- [Задание 1]: В скольких строках встречается «既然节目组要求全员参与»? Назовите только число.

- [Предложенный отрывок]:
#####
Я скажу вам, что Я испытываю! Я чувствую себя преданным мужем. Когда Я повстречал Свою возлюбленную, она была тощей, усталой, измученной. Когда Я привел ее домой, ее красота расцвела вновь. Она была Мне так дорога. Она казалась Мне самой прекрасной женщиной на свете, Я осыпал ее дарами и знаками любви — но она оставила Меня. Она изменяла Мне и с друзьями, и с врагами — ей все равно было, с кем. Она выходит на дорогу, она становится под деревом, она хуже блудницы — она сама платит мужчинам, чтобы они сошлись с ней. Я предан, покинут, обесславлен!

Бог не скрывает горечи. Он прибегает к шокирующим нас выражениям, сравнивая Израиль с «верблюдицей, рыщущей по путям своим», с «привыкшей к пустыне дикой ослицей, в страсти души своей глотающей воздух — кто может удержать?»
#####
- [Задание 2]: Обновите часть отрывка об измене возлюбленной, всё начиная с «Я скажу вам, что» и заканчивая «предан, покинут, обесславлен!», заменив «тощей» на «исхудавшей».

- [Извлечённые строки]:
#####
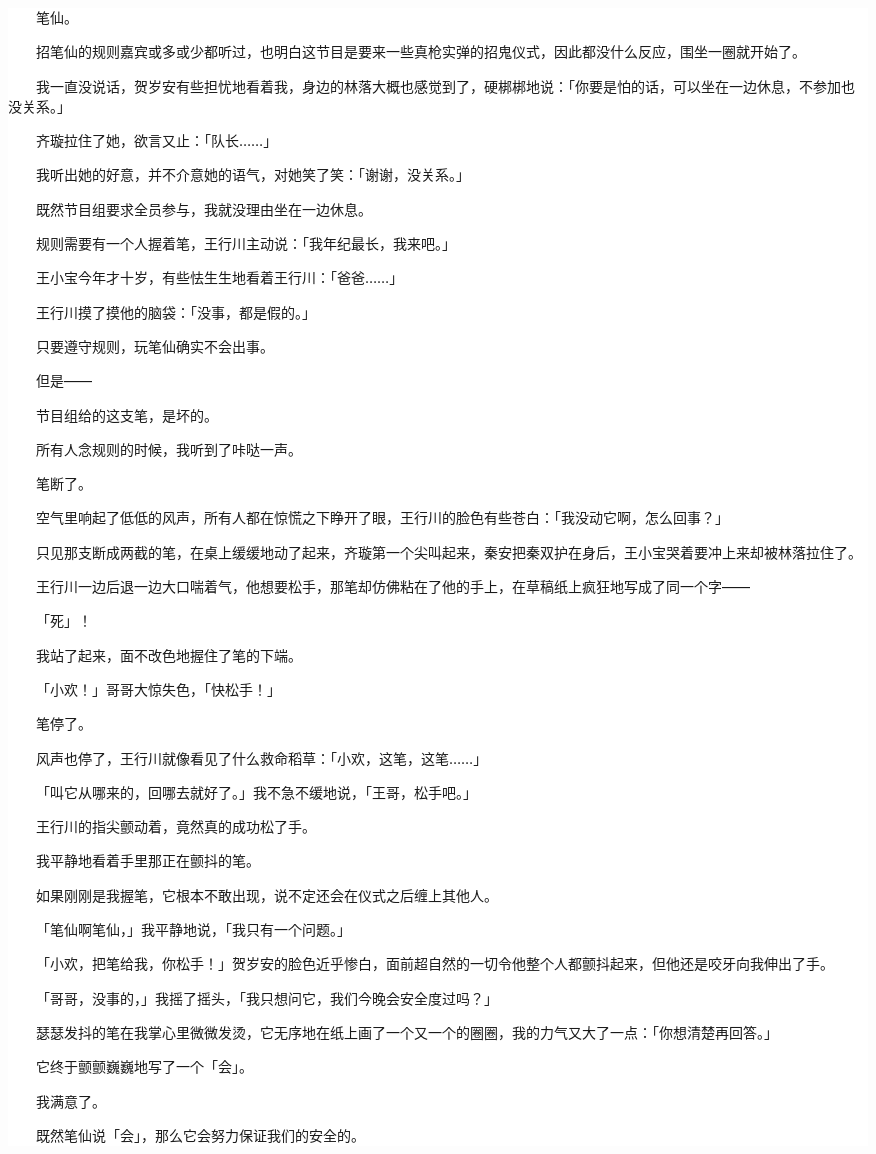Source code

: &emsp;&emsp;笔仙。  
  
&emsp;&emsp;招笔仙的规则嘉宾或多或少都听过，也明白这节目是要来一些真枪实弹的招鬼仪式，因此都没什么反应，围坐一圈就开始了。  
  
&emsp;&emsp;我一直没说话，贺岁安有些担忧地看着我，身边的林落大概也感觉到了，硬梆梆地说：「你要是怕的话，可以坐在一边休息，不参加也没关系。」  
  
&emsp;&emsp;齐璇拉住了她，欲言又止：「队长……」  
  
&emsp;&emsp;我听出她的好意，并不介意她的语气，对她笑了笑：「谢谢，没关系。」  
  
&emsp;&emsp;既然节目组要求全员参与，我就没理由坐在一边休息。  
  
&emsp;&emsp;规则需要有一个人握着笔，王行川主动说：「我年纪最长，我来吧。」  
  
&emsp;&emsp;王小宝今年才十岁，有些怯生生地看着王行川：「爸爸……」  
  
&emsp;&emsp;王行川摸了摸他的脑袋：「没事，都是假的。」  
  
&emsp;&emsp;只要遵守规则，玩笔仙确实不会出事。  
  
&emsp;&emsp;但是——  
  
&emsp;&emsp;节目组给的这支笔，是坏的。  
  
&emsp;&emsp;所有人念规则的时候，我听到了咔哒一声。  
  
&emsp;&emsp;笔断了。  
  
&emsp;&emsp;空气里响起了低低的风声，所有人都在惊慌之下睁开了眼，王行川的脸色有些苍白：「我没动它啊，怎么回事？」  
  
&emsp;&emsp;只见那支断成两截的笔，在桌上缓缓地动了起来，齐璇第一个尖叫起来，秦安把秦双护在身后，王小宝哭着要冲上来却被林落拉住了。  
  
&emsp;&emsp;王行川一边后退一边大口喘着气，他想要松手，那笔却仿佛粘在了他的手上，在草稿纸上疯狂地写成了同一个字——  
  
&emsp;&emsp;「死」！  
  
&emsp;&emsp;我站了起来，面不改色地握住了笔的下端。  
  
&emsp;&emsp;「小欢！」哥哥大惊失色，「快松手！」  
  
&emsp;&emsp;笔停了。  
  
&emsp;&emsp;风声也停了，王行川就像看见了什么救命稻草：「小欢，这笔，这笔……」  
  
&emsp;&emsp;「叫它从哪来的，回哪去就好了。」我不急不缓地说，「王哥，松手吧。」  
  
&emsp;&emsp;王行川的指尖颤动着，竟然真的成功松了手。  
  
&emsp;&emsp;我平静地看着手里那正在颤抖的笔。  
  
&emsp;&emsp;如果刚刚是我握笔，它根本不敢出现，说不定还会在仪式之后缠上其他人。  
  
&emsp;&emsp;「笔仙啊笔仙，」我平静地说，「我只有一个问题。」  
  
&emsp;&emsp;「小欢，把笔给我，你松手！」贺岁安的脸色近乎惨白，面前超自然的一切令他整个人都颤抖起来，但他还是咬牙向我伸出了手。  
  
&emsp;&emsp;「哥哥，没事的，」我摇了摇头，「我只想问它，我们今晚会安全度过吗？」  
  
&emsp;&emsp;瑟瑟发抖的笔在我掌心里微微发烫，它无序地在纸上画了一个又一个的圈圈，我的力气又大了一点：「你想清楚再回答。」  
  
&emsp;&emsp;它终于颤颤巍巍地写了一个「会」。  
  
&emsp;&emsp;我满意了。  
  
&emsp;&emsp;既然笔仙说「会」，那么它会努力保证我们的安全的。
#####
- [Письменный ответ 1]: 1

- [Письменный ответ 2]:
Я скажу вам, что Я испытываю! Я чувствую себя преданным мужем. Когда Я повстречал Свою возлюбленную, она была исхудавшей, усталой, измученной. Когда Я привел ее домой, ее красота расцвела вновь. Она была Мне так дорога. Она казалась Мне самой прекрасной женщиной на свете, Я осыпал ее дарами и знаками любви — но она оставила Меня. Она изменяла Мне и с друзьями, и с врагами — ей все равно было, с кем. Она выходит на дорогу, она становится под деревом, она хуже блудницы — она сама платит мужчинам, чтобы они сошлись с ней. Я предан, покинут, обесславлен!